Her grandfather’s house loomed ahead, an aging Victorian with peeling paint and the scent of cedar and dust curling from its open windows. Wild Bill’s home. The only family she had left. She had just turned eighteen, old enough to claim this inheritance, to finally escape the shadow of her mother’s cruelty. Her father, Albert, a soldier lost to his own battles, was far away—unreachable.
Inside, the house felt alive with memories. Casimyra sank onto the faded floral couch, closing her eyes to a flood of grief. She missed her grandfather fiercely. The warmth of his laugh, the stories he told by the fire, the quiet steadiness of his hands. And then—suddenly—a soft pressure, like a gentle hand squeezing her shoulder. Her eyes snapped open.
“I’m here,” a whisper seemed to brush through the room, barely more than a breath.

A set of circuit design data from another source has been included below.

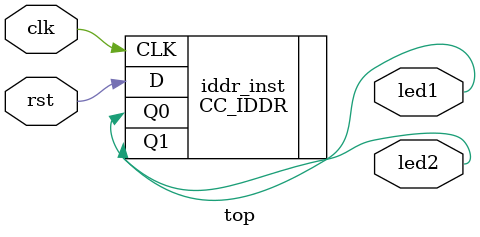
<source format=v>
module top(input wire clk, input wire rst, output wire led1, output wire led2);
  CC_IDDR #(
    .CLK_INV(1'b0)
  ) iddr_inst (
    .D(rst),
    .CLK(clk),
    .Q0(led1),
    .Q1(led2)
  );
endmodule

</source>
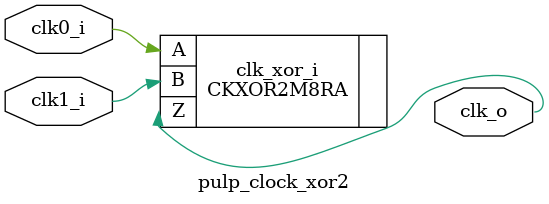
<source format=sv>


// High VT
// CKXOR2M1SA, CKXOR2M2SA, CKXOR2M4SA
// CKXOR2M8SA, CKXOR2M12SA

module pulp_clock_xor2
  (
   input  logic clk0_i,
   input  logic clk1_i,
   output logic clk_o
   );
   

   CKXOR2M8RA
     clk_xor_i (
		.Z(clk_o),
		.A(clk0_i),
		.B(clk1_i) 
		);

   
endmodule

</source>
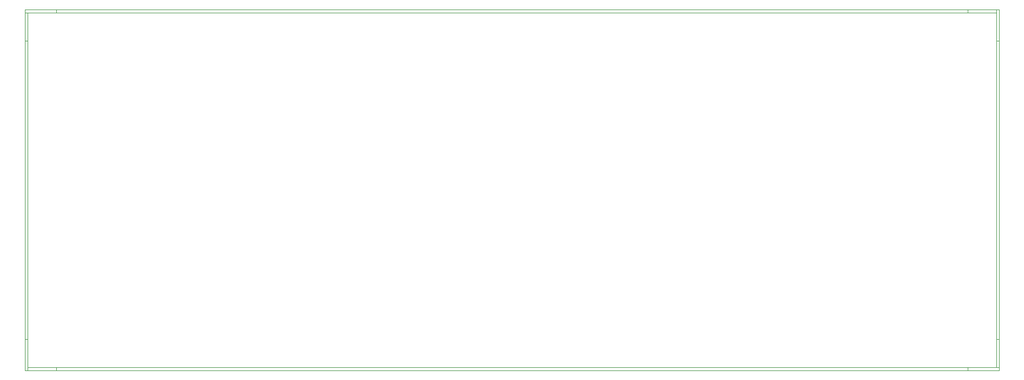
<source format=gbr>
%TF.GenerationSoftware,KiCad,Pcbnew,8.0.3*%
%TF.CreationDate,2025-01-07T15:38:08+01:00*%
%TF.ProjectId,fleury_seze,666c6575-7279-45f7-9365-7a652e6b6963,rev?*%
%TF.SameCoordinates,Original*%
%TF.FileFunction,Profile,NP*%
%FSLAX46Y46*%
G04 Gerber Fmt 4.6, Leading zero omitted, Abs format (unit mm)*
G04 Created by KiCad (PCBNEW 8.0.3) date 2025-01-07 15:38:08*
%MOMM*%
%LPD*%
G01*
G04 APERTURE LIST*
%TA.AperFunction,Profile*%
%ADD10C,0.100000*%
%TD*%
G04 APERTURE END LIST*
D10*
X74189130Y-15400000D02*
X-71250000Y-15400000D01*
X-71250000Y-14900000D01*
X74189130Y-14900000D01*
X74189130Y-15400000D01*
X-71250000Y-15400000D02*
X-75750000Y-15400000D01*
X-75750000Y-14900000D01*
X-71250000Y-14900000D01*
X-71250000Y-15400000D01*
X-75750000Y-15400000D02*
X-76250000Y-15400000D01*
X-76250000Y-10400000D01*
X-75750000Y-10400000D01*
X-75750000Y-15400000D01*
X-71250000Y41800000D02*
X-76250000Y41800000D01*
X-76250000Y42300000D01*
X-71250000Y42300000D01*
X-71250000Y41800000D01*
X-75750000Y37300000D02*
X-76250000Y37300000D01*
X-76250000Y41800000D01*
X-75750000Y41800000D01*
X-75750000Y37300000D01*
X-75750000Y-10400000D02*
X-76250000Y-10400000D01*
X-76250000Y37300000D01*
X-75750000Y37300000D01*
X-75750000Y-10400000D01*
X78689130Y41800000D02*
X74189130Y41800000D01*
X74189130Y42300000D01*
X78689130Y42300000D01*
X78689130Y41800000D01*
X74189130Y41800000D02*
X-71250000Y41800000D01*
X-71250000Y42300000D01*
X74189130Y42300000D01*
X74189130Y41800000D01*
X79189130Y-15400000D02*
X74189130Y-15400000D01*
X74189130Y-14900000D01*
X79189130Y-14900000D01*
X79189130Y-15400000D01*
X79189130Y-14900000D02*
X78689130Y-14900000D01*
X78689130Y-10400000D01*
X79189130Y-10400000D01*
X79189130Y-14900000D01*
X79189130Y37300000D02*
X78689130Y37300000D01*
X78689130Y42300000D01*
X79189130Y42300000D01*
X79189130Y37300000D01*
X79189130Y-10400000D02*
X78689130Y-10400000D01*
X78689130Y37300000D01*
X79189130Y37300000D01*
X79189130Y-10400000D01*
M02*

</source>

She swallowed a sob, drawing comfort from the invisible touch, believing it was her grandfather reaching out from beyond. But beneath that fragile hope, a chill ran down her spine—something else watched. Something ancient.
Unseen eyes bore down on her: Elden Montague, the suave philanthropist whose smile never quite reached his eyes; the Order, a coven whose loyalties tangled between shadow and light; and Abigail, the Warden of the Grove, silent and vigilant as the trees themselves.
Casimyra barely noticed the faint glow of a sigil carved into the wood of the mantelpiece, nor the strange symbols woven into the wallpaper’s faded pattern. Her magic lay dormant still, sealed beneath years of pain and silence, waiting for a storm to awaken it.
That storm came quicker than she expected.
A sharp ping from her phone shattered the fragile calm. A text from her mother: Account drained. Sorry not sorry.
Panic flared, mingled with rage. Casimyra’s breath caught, tears burning hot. She screamed into the hollow house, fury cracking the walls. The lights flickered violently, then exploded into darkness. A surge of power throbbed beneath her skin, wild and raw.
Outside, half the town went dark.
She stumbled back, heart pounding, the taste of power new and terrifying on her tongue. Was it coincidence? Part of her whispered no.
Casimyra Jones had arrived in Dayton, and the prism of her destiny was already beginning to fracture the night.